--- EXCERPTED DATA ---

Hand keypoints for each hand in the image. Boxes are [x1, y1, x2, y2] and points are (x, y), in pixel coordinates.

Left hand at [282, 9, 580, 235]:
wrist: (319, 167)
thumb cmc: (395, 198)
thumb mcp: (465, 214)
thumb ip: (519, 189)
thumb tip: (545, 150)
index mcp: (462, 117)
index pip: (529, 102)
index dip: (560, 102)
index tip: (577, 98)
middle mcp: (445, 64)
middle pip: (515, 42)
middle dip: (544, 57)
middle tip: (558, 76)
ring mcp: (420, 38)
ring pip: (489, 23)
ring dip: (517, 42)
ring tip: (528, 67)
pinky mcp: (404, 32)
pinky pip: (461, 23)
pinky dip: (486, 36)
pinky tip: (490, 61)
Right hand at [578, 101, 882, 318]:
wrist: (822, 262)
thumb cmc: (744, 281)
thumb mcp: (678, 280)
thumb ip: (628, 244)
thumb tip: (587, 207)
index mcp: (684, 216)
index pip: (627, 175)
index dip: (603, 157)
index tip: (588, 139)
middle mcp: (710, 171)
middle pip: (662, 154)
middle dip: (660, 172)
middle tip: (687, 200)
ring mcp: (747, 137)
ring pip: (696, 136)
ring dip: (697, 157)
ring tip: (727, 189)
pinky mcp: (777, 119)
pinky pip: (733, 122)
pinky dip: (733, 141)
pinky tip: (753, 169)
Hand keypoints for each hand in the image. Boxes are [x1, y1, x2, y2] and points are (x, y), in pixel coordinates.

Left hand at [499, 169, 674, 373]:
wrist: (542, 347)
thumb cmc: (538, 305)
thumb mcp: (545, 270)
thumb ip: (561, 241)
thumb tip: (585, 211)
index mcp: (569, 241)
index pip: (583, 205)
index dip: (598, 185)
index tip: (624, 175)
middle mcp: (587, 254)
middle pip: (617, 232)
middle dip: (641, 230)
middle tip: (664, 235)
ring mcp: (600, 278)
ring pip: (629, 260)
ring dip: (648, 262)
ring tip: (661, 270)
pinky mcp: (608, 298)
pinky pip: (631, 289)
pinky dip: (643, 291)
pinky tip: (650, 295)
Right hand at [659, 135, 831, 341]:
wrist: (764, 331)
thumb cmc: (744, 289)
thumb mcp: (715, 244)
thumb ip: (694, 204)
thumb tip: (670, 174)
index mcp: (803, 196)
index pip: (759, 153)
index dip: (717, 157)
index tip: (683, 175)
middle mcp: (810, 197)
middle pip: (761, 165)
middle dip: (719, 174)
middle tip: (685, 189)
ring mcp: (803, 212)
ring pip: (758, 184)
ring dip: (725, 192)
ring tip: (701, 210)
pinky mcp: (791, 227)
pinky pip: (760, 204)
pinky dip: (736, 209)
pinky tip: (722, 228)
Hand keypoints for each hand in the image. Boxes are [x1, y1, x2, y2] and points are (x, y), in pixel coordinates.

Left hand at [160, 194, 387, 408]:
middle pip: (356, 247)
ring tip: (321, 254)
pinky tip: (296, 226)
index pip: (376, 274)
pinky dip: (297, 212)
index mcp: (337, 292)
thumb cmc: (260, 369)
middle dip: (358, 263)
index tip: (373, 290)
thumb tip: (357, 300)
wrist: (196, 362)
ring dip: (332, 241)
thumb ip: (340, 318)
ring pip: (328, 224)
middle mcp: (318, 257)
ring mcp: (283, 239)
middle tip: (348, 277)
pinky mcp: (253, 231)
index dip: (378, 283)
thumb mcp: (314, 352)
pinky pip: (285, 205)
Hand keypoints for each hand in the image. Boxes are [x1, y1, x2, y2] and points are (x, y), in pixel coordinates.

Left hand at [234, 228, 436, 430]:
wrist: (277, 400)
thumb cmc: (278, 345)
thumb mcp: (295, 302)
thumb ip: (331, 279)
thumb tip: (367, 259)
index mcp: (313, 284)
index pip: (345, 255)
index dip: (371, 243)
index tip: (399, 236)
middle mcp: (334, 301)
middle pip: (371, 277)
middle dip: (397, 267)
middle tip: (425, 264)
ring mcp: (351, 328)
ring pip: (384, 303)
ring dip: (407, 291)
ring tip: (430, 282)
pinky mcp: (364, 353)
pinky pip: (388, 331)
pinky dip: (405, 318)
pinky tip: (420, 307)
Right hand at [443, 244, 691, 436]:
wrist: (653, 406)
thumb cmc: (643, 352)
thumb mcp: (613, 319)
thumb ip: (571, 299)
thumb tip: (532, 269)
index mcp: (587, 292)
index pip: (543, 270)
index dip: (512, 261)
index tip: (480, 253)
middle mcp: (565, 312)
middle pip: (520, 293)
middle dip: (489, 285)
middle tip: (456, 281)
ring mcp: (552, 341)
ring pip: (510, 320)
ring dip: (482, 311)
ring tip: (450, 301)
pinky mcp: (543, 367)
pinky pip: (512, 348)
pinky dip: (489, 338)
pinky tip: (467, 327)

---

▶ WHAT YOU ARE ASKED TO DO
Which lines above carry the string "Right"? Copy those lines.

▶ PROBLEM SOLUTION
Right hand at [578, 101, 882, 318]:
Right hand at [659, 135, 831, 341]:
Right hand at [443, 244, 691, 436]:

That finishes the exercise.